As proportional hazards assumption is violated with my real data, I am using an AFT model, trying to calculate adjusted survival probabilities for study groups in interest. The example below is on kidney data and I tried to follow ciTools vignette.
library(tidyverse)
library(ciTools)
library(here)
library(survival)
library(survminer)
#data
kidney
Model
fit1 = survreg(Surv(time, censored) ~ sex + age + disease, data = kidney)
Call:
survreg(formula = Surv(time, censored) ~ sex + age + disease,
data = kidney)
Coefficients:
(Intercept) sexfemale age diseaseGN diseaseAN diseasePKD
8.41830937 -0.93959839 -0.01578812 -0.25274448 -0.38306425 -0.32830433
Scale= 1.642239
Loglik(model)= -122.1 Loglik(intercept only)= -122.7
Chisq= 1.33 on 5 degrees of freedom, p= 0.931
n= 76
Adding survival probabilities for both sexes for surviving at least 365 days
probs = ciTools::add_probs(kidney, fit1, q = 365,
name = c("prob", "lcb", "ucb"),
comparison = ">")
probs
Trying to plot one-year survival probabilities for both sexes, but there are multiple point estimates for geom_point?

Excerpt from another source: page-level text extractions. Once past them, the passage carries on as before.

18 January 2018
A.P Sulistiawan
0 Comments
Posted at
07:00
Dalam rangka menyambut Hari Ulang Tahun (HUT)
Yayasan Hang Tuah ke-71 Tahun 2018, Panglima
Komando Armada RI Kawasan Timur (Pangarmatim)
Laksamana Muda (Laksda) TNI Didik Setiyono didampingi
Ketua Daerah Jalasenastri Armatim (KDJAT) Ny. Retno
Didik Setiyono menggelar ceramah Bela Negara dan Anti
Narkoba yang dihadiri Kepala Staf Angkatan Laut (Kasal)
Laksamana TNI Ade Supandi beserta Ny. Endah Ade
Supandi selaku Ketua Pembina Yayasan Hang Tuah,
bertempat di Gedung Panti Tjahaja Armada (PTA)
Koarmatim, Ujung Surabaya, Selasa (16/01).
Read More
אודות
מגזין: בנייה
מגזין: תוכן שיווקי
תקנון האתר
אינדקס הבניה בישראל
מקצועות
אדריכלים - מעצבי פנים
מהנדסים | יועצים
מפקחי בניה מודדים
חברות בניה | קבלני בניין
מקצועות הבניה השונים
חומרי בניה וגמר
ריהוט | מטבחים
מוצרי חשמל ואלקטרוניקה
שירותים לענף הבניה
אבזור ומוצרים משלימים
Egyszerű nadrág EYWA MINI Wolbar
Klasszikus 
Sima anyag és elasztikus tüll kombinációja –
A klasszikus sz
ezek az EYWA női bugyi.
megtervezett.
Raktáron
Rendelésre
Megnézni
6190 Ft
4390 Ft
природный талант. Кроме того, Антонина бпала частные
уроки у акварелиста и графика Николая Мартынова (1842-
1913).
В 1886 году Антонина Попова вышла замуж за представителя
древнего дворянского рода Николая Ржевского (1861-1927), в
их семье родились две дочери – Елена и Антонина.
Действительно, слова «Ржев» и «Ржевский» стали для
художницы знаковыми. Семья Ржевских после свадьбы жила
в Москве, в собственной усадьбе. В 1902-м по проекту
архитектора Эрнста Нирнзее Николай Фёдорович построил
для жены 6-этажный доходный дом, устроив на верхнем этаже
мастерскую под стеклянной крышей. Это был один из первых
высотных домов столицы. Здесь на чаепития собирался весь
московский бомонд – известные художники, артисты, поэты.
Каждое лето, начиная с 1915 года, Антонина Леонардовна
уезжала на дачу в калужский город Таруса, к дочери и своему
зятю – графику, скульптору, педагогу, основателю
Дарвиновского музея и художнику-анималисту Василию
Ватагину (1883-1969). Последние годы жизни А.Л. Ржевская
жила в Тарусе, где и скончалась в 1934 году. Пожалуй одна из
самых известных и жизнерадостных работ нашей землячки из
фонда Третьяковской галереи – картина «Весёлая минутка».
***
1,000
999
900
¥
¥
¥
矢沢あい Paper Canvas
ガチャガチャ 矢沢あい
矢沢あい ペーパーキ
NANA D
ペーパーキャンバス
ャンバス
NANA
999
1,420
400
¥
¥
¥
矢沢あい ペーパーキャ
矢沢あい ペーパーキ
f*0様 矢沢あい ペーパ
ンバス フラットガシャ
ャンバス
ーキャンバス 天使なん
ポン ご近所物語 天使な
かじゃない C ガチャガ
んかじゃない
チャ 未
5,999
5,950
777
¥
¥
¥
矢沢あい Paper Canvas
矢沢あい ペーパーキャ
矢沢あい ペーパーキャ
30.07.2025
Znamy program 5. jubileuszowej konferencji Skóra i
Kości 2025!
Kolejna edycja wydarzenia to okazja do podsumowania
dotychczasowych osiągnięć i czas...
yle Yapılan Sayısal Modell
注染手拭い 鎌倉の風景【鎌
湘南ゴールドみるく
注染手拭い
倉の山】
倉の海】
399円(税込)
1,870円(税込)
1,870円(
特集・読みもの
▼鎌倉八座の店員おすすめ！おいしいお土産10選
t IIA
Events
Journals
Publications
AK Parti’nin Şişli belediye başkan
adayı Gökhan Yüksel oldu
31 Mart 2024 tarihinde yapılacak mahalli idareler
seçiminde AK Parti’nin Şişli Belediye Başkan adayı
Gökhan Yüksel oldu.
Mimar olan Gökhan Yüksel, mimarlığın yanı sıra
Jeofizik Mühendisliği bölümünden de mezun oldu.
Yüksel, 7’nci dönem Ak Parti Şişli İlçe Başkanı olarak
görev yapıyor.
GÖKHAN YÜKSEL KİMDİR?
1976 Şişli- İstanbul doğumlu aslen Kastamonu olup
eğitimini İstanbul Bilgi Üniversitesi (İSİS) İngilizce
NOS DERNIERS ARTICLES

It seems for me that these point estimates are given for each age value. Can I edit the prediction so that it is made for mean or median age?
probs %>% ggplot(aes(x = prob, y = sex)) +
ggtitle("1-year survival probability") +
xlim(c(0,1)) +
theme_bw() +
geom_point(aes(x = prob), alpha = 0.5, colour = "red")+
geom_linerange(aes(xmin = lcb, xmax = ucb), alpha = 0.5)
However, this approach seems to work with a simple model
fit2 = survreg(Surv(time, censored) ~ sex, data = kidney)
probs2 = ciTools::add_probs(kidney, fit2, q = 365,
name = c("prob", "lcb", "ucb"),
comparison = ">")
probs2 %>% ggplot(aes(x = prob, y = sex)) +
ggtitle("1-year survival probability") +
xlim(c(0,1)) +
theme_bw() +
geom_point(aes(x = prob), alpha = 0.5, colour = "red")+
geom_linerange(aes(xmin = lcb, xmax = ucb), alpha = 0.5)
Questions:
The way you have set up these models, the predictions are being returned for each individual in the kidney
data set, based on the covariate values included in the model.
In your first model, you have included sex + age + disease
so that you get a prediction for each combination of those 3 covariate values in your data set.
In the second model, you have only included sex
as a predictor, so you only get predictions based on sex.
Survival model prediction functions allow you to specify a set of covariate values from which to predict in a new data frame. According to the manual for add_probs.survreg
, you do so by specifying a new data frame with specified covariate values in the df
argument to the function. You used the kidney
data frame there, so you got predictions for all those cases.
I'm not familiar with ciTools::add_probs
specifically, but such software typically will (without warning) accept your values for the covariates you specify and then use some type of "average" value for the covariates that you don't specify. As "averages" don't have much meaning for categorical covariates like disease
, it's usually better to specify a complete useful set of values for all covariates yourself.
The functions in the rms package
in R often do a better job at providing useful predictions, as they choose typical rather than "average" values for unspecified covariates, based on an initial evaluation of the data set by a datadist()
function whose output you then specify as a system option. The learning curve for this package is a bit steep but well worth it if you will be doing a lot of survival or other regression modeling.